US Men’s Golf Open Preview

I live in a Rory McIlroy household. Not because I am a fanboy. The real reason is that my wife can’t get enough of him. She had Full Swing on before me, and if he’s in the field, golf is on in the background. I mean, I like him, too, but my wife would need to get a Rory tattoo to be a bigger fan. I suggested Roringham as a hypothetical boy’s name if we had a kid. She said that was more than a bridge too far. She may want to stop reading right here.

By Adam Faraca, who doesn’t have a golf handicap because the numbers only go so high (this may or may not be the real reason, and yes there is a maximum handicap)

6/9/20253 min read

Rory wasn’t in the field for the Memorial, or the Canadian Open. Considering his past success at both, and with the US Open around the corner, this is a little concerning. I take that back, he was in the field for the Canadian, he just missed the cut and finished 149th place. The Masters took a lot out of him. More than anyone without a Green Jacket can conceptualize, so I am not going to opine on that as I have neither won the Masters, nor been invited to become a member of Augusta. Yet. He’s also moving part time from Florida to a castle in England. Moving is hard enough, but during your busy time of year, when it involves Florida, and a literal castle? I assume he’s going through the move from Hell. Hopefully Full Swing or a documentary crew records all of the hassle. Sorry dear, Rory isn’t winning the US Open. In fact, I am only 51-70% sure he plays at all. I could easily see him withdrawing.

So, who else do we got? Bryson. Who, for now, is still cringing his way through LIV Golf. Bryson briefly had the lead Sunday at the Masters. Then the drama unfolded, the script flipped more than a gymnast at the Olympics, and Bryson was just the other guy standing next to Rory part of the day. But this is the US Open. Bryson is the defending champ. He scores 100 for brawn, delicacy, and being the people’s champion. He could star opposite the Rock, Cena, etc. in an action film if he wanted to. He could also pull the bottom sheet out without waking a baby in the same fashion that somebody could pull a table cloth out from place settings. Off the charts brawn and delicacy. All while being wildly popular and likable. The complete 180 from the Mad Scientist in the Samuel L. Jackson hat who became LIV Douche numero uno will be the case study in golf marketing books for years to come. He has to be the favorite to win, right?

Scottie Scheffler has entered the chat. The golden boy. The guy who will probably win. Ideally with Bryson in the final pairing in high dramatic fashion. He’s not prime Tiger, but he’s the closest thing the golf world has right now. The rest of the field is praying he doesn’t make the cut.

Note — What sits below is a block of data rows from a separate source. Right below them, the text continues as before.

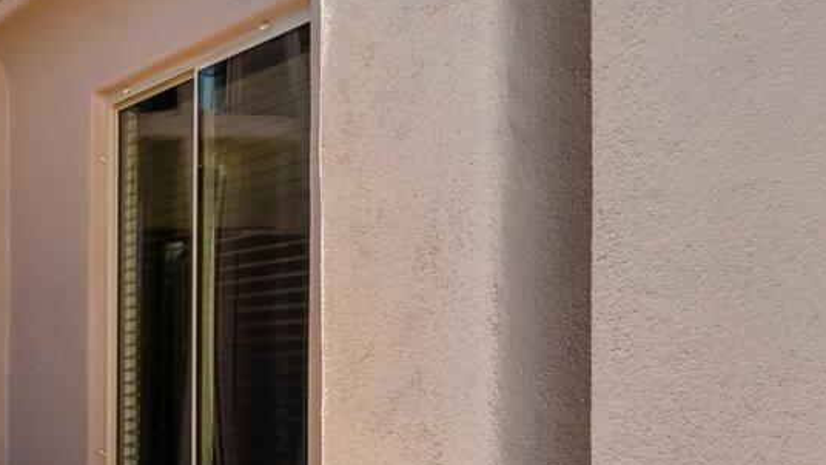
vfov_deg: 21.1
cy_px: 403
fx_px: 1227
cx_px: -365
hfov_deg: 27.6
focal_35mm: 56
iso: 400
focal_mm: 14
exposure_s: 1/320
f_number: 8
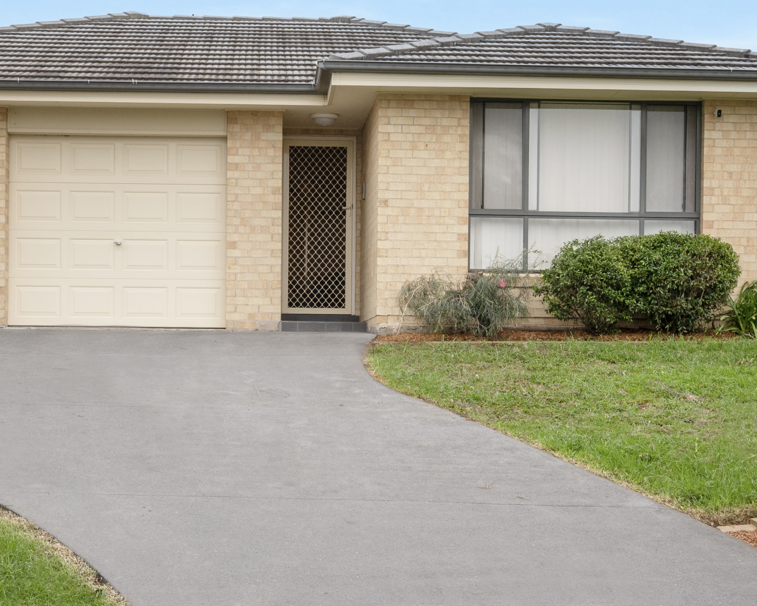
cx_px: 313
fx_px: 1367
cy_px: 247
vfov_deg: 25.0
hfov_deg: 30.9
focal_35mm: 61
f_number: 11
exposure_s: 1/50
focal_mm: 27
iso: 160
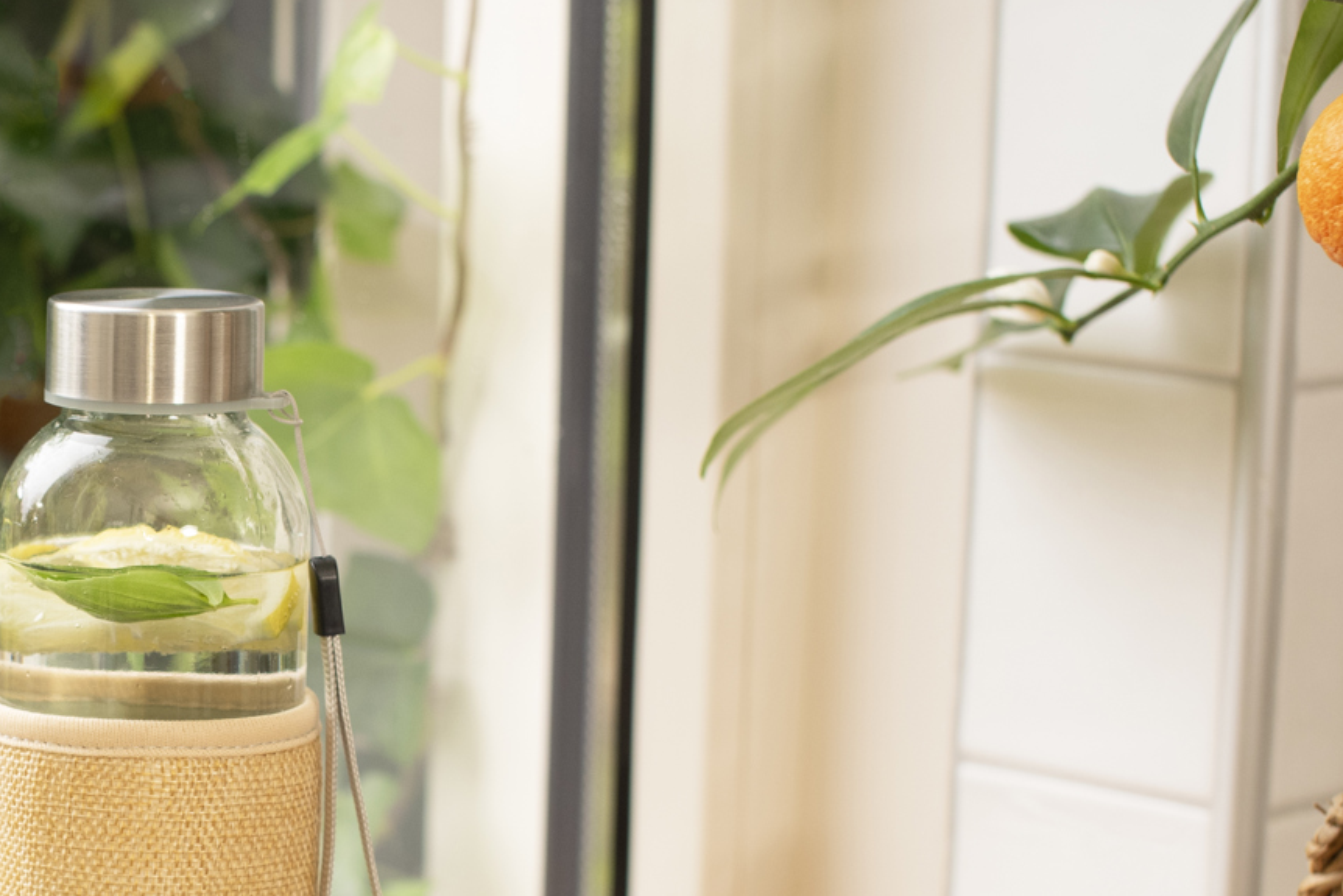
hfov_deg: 17.3
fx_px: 4328
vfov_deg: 11.8
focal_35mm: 116
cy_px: 685
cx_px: 101
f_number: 4.5
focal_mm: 50
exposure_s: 1/125
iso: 640
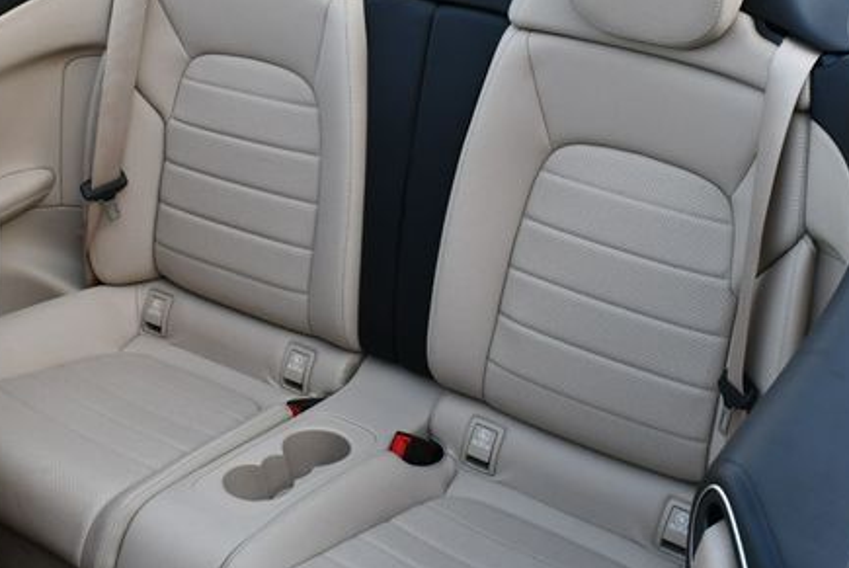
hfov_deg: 37.4
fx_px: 1251
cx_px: 377
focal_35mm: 53
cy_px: 191
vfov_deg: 25.4
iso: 200
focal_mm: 18
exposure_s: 1/250
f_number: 6.3
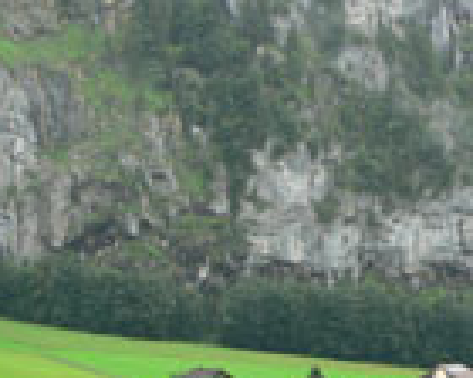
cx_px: 44
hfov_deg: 15.1
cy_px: 243
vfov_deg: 12.2
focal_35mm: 126
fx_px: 1764
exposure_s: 1/80
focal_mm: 6.6
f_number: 2.8
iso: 80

If he’s even remotely in contention, he’ll shoot up the board on Sunday. Bet on that. Plus, he still has a newish baby. He’ll raise the trophy with the baby in his arm. Unless…

Xander won two majors last year. Morikawa could win. Finau or JT could get hot. There are tons of unexpected success stories in majors. The only person with a marginally zero chance is Phil Mickleson. Phil is way past 50 and is more likely to take over for Greg Norman as the figure head of LIV than he is to win anything. Unless he goes on the Champions Tour at some point in the future. But this month, at the US Open, Phil has no chance. He’s still a good old boy and people are going to root for him, but he has about as much chance as Richard Petty would if he entered a NASCAR event as a driver this month. None.

Oakmont (a historic course in greater-Pittsburgh) had damn well better be a challenge. I love the notion of par being the winning score. Par. The standard of excellence for professionals. Not beer slugging dudes who play munis, professionals. In my opinion, the US Open has kinda caved in recent years, and the scores reflect that. Technology has improved, as has the fitness and physicality of the field. Combine that with cracking under pressure of the USGA and suddenly ten under seems like a reasonable score to win. The spirit of the game is on the brink.

I love a good underdog story. John Daly became a PGA Championship and Open winner by being the ultimate underdog. He’s not in the field, but let’s try to identify a long-shot underdog who has a puncher’s chance. I’ll take an unconventional underdog. Maverick McNealey. What a name! He’s young, he’s gotten results before, he could win or at least have a chance. He’s also a billionaire’s son and represents everything that a large portion of the huddled unbathed masses despise about golf. Mav could be the underdog, but he’ll never be the every man’s champion. I wish him luck anyway.

Final thoughts: I’m a USGA member in bad standing. I have a bag tag from like ten years ago, longer I guess. They send too much junk mail and random notepads and crap. Their print cost is not worth the revenue from my membership. Which is a damn shame. I truly feel like their efforts to court additional donations from me offset anything I did to the benefit of the game of golf. I still support their mission, but damn bros, tone it down on the junk mail.